Instruction -
Return the line containing "hfov_deg: 28.0" and all lines after it exactly; stop at the end of the material.
-- Extracted records follows --
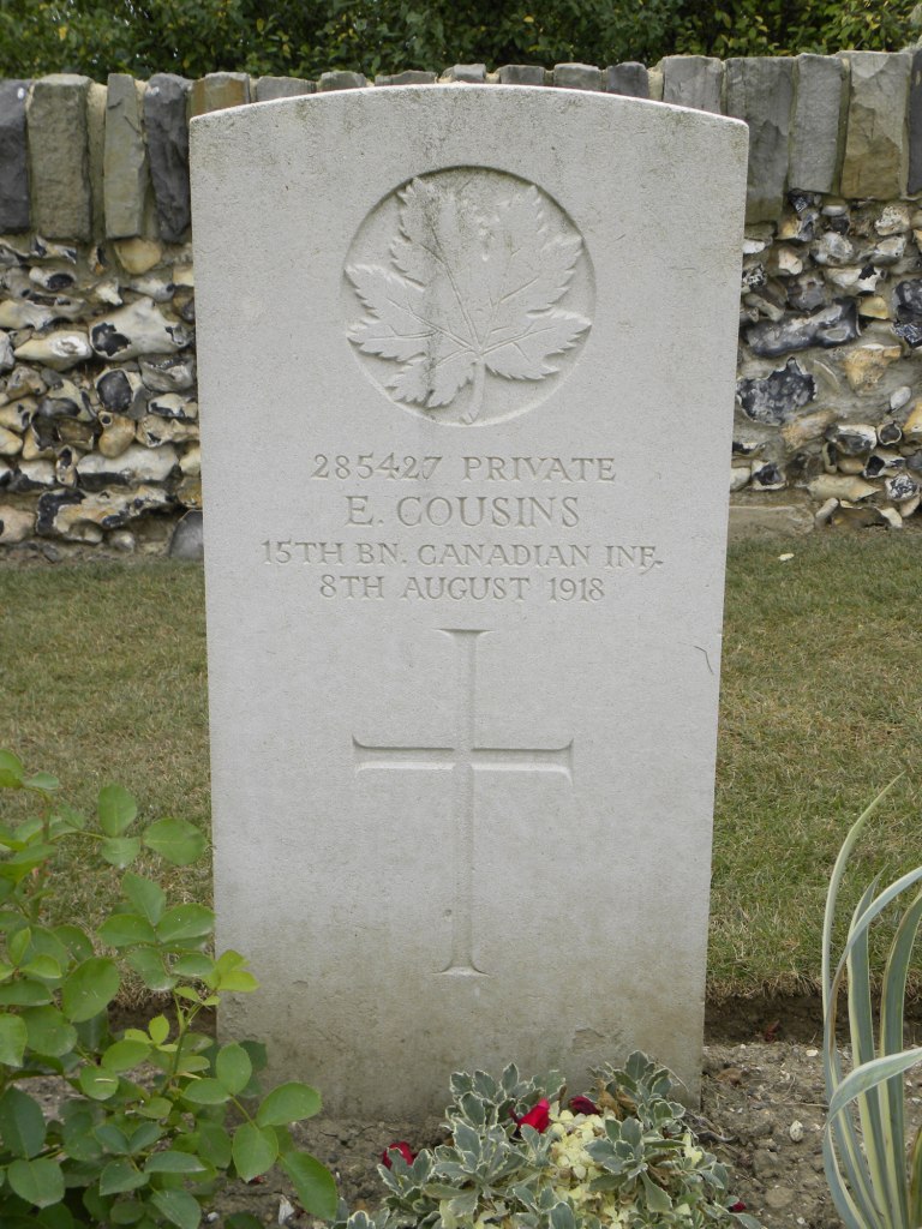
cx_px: 461
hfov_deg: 28.0
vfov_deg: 36.8
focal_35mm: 52
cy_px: 614
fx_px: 1847
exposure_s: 1/187
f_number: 4.5
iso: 64
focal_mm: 9.2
-- Extracted records concluded --
Problem solution -
hfov_deg: 28.0
vfov_deg: 36.8
focal_35mm: 52
cy_px: 614
fx_px: 1847
exposure_s: 1/187
f_number: 4.5
iso: 64
focal_mm: 9.2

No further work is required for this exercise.